- _WHAT IS NEEDED_: In the records below, print each line exactly and leave every image out.

Collection entries:
-*-*-

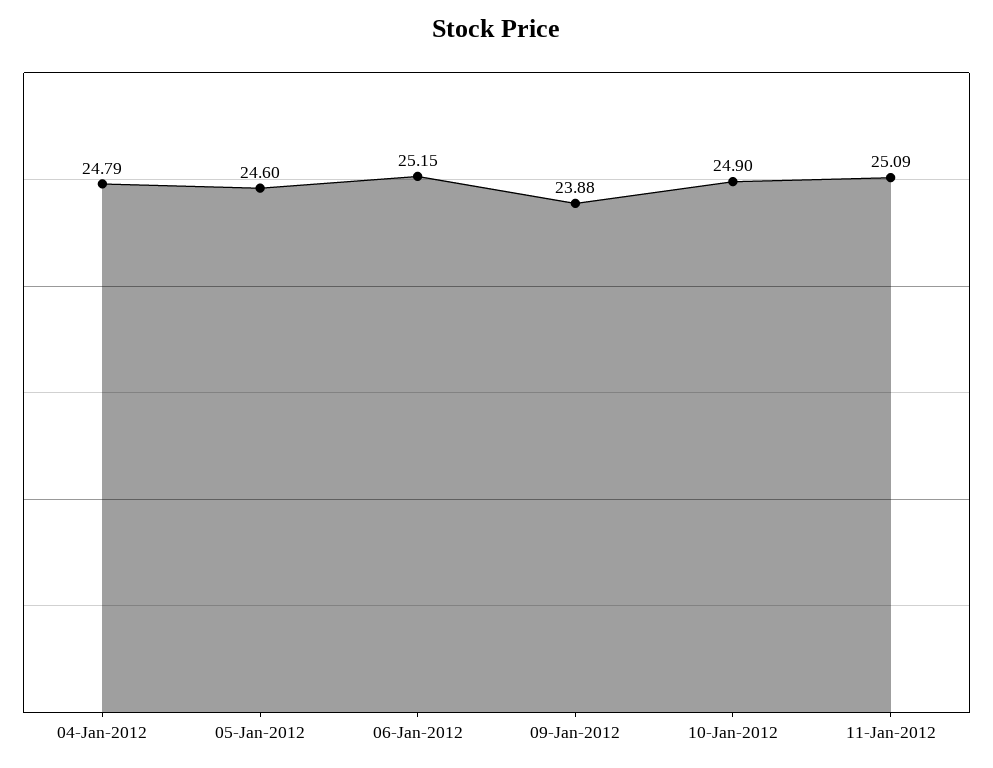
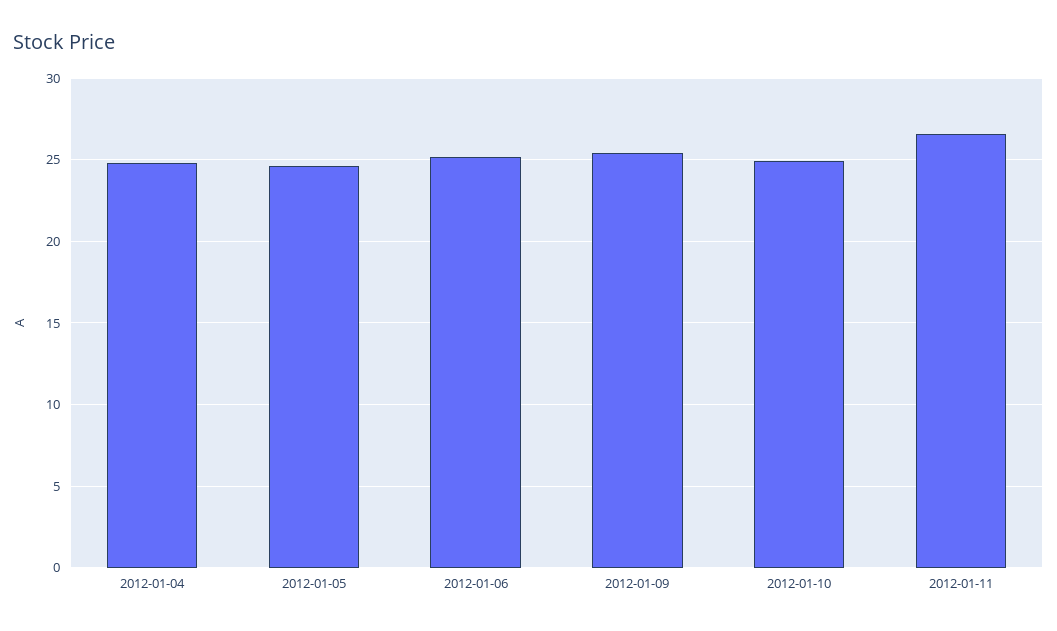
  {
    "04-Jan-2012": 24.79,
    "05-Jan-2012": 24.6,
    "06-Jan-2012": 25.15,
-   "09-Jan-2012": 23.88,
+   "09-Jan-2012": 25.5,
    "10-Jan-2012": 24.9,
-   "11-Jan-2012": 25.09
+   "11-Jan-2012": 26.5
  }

-*-*-

- _TASK RESULT_:
  {
    "04-Jan-2012": 24.79,
    "05-Jan-2012": 24.6,
    "06-Jan-2012": 25.15,
-   "09-Jan-2012": 23.88,
+   "09-Jan-2012": 25.5,
    "10-Jan-2012": 24.9,
-   "11-Jan-2012": 25.09
+   "11-Jan-2012": 26.5
  }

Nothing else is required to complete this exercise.